Inadequate maintenance and mismanagement of existing infrastructure are nearly as serious a problem as the need for additional capacity. About a third of Africa’s existing infrastructure needs repair or renovation, and the percentage is even higher in rural areas and in countries recovering from war. The World Bank found that African power and water companies collect only between 70 and 90 per cent of their bills. In some countries, 40 per cent of customers do not pay for water and power.
Technical problems add to waste. Africa’s electric power grid, for example, loses twice as much electricity during transmission as do more modern systems. Overall, the Bank estimates, unpaid bills and waste by public utilities cost African taxpayers $6 billion annually.
Electric power infrastructure is in particularly desperate shape. According to the World Bank, the whole of sub-Saharan Africa generates only as much electricity as Spain. This is about a tenth of the amount generated per person in other developing regions. The Bank estimates that losses to businesses from power failures equal 5 per cent of sales every year.
NEPAD sets regional priorities
NEPAD’s plan for infrastructure development includes an $8 billion Short-Term Action Plan with 20 priority projects, among them:
* a gas pipeline to transport Nigerian natural gas to neighbouring countries to fuel electric power plants * the Nile Basin Initiative to strengthen regional cooperation and management of the river, which flows through 10 countries * improving the ability of Africa’s regional economic communities to plan and manage the development of infrastructure involving more than one country.
Regional integration is central to NEPAD since better links between African countries is vital if the continent is to achieve the markets needed for development and continued economic growth, a World Bank researcher argues. “A lot of infrastructure is only cost-effective if it is done on a large scale.
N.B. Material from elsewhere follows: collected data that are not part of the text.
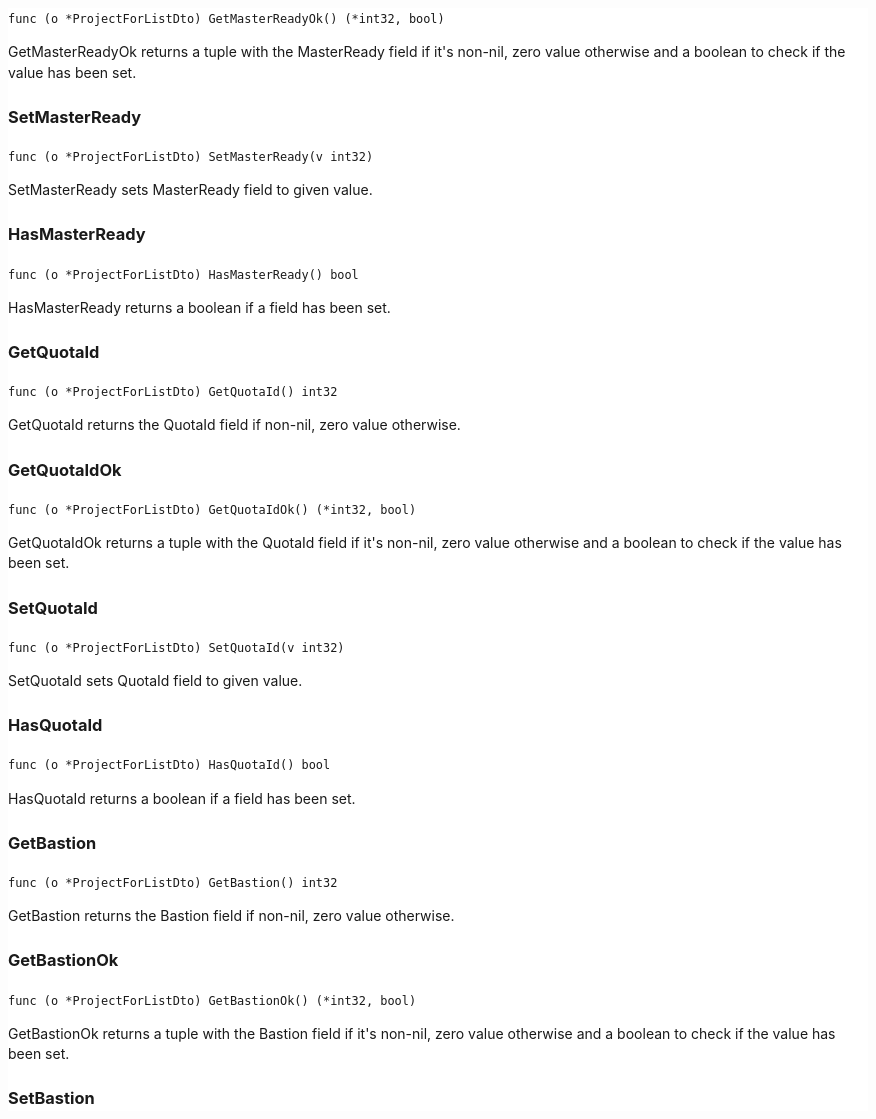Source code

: `func (o *ProjectForListDto) GetMasterReadyOk() (*int32, bool)`

GetMasterReadyOk returns a tuple with the MasterReady field if it's non-nil, zero value otherwise
and a boolean to check if the value has been set.

### SetMasterReady

`func (o *ProjectForListDto) SetMasterReady(v int32)`

SetMasterReady sets MasterReady field to given value.

### HasMasterReady

`func (o *ProjectForListDto) HasMasterReady() bool`

HasMasterReady returns a boolean if a field has been set.

### GetQuotaId

`func (o *ProjectForListDto) GetQuotaId() int32`

GetQuotaId returns the QuotaId field if non-nil, zero value otherwise.

### GetQuotaIdOk

`func (o *ProjectForListDto) GetQuotaIdOk() (*int32, bool)`

GetQuotaIdOk returns a tuple with the QuotaId field if it's non-nil, zero value otherwise
and a boolean to check if the value has been set.

### SetQuotaId

`func (o *ProjectForListDto) SetQuotaId(v int32)`

SetQuotaId sets QuotaId field to given value.

### HasQuotaId

`func (o *ProjectForListDto) HasQuotaId() bool`

HasQuotaId returns a boolean if a field has been set.

### GetBastion

`func (o *ProjectForListDto) GetBastion() int32`

GetBastion returns the Bastion field if non-nil, zero value otherwise.

### GetBastionOk

`func (o *ProjectForListDto) GetBastionOk() (*int32, bool)`

GetBastionOk returns a tuple with the Bastion field if it's non-nil, zero value otherwise
and a boolean to check if the value has been set.

### SetBastion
When you have a lot of small countries dividing up limited resources, you produce underinvestment, inefficient and expensive services and needless duplication.”
Overcoming the huge gap between the need for electric power and what is currently available, a Bank study contends, can only be done through regional planning. Twenty-one of sub-Saharan Africa’s 48 countries operate national power systems that are too small to be efficient. The operating costs in those countries average 30 cents per kilowatt hour compared to 10 cents per hour in countries with larger power grids.
Although Africa has abundant potential for hydroelectric power, 60 per cent is in just two countries, the Democratic Republic of the Congo and Ethiopia. Those countries’ economies are too small to use the large amounts of power that would have to be generated to justify construction costs. So, regional power markets make a lot of sense.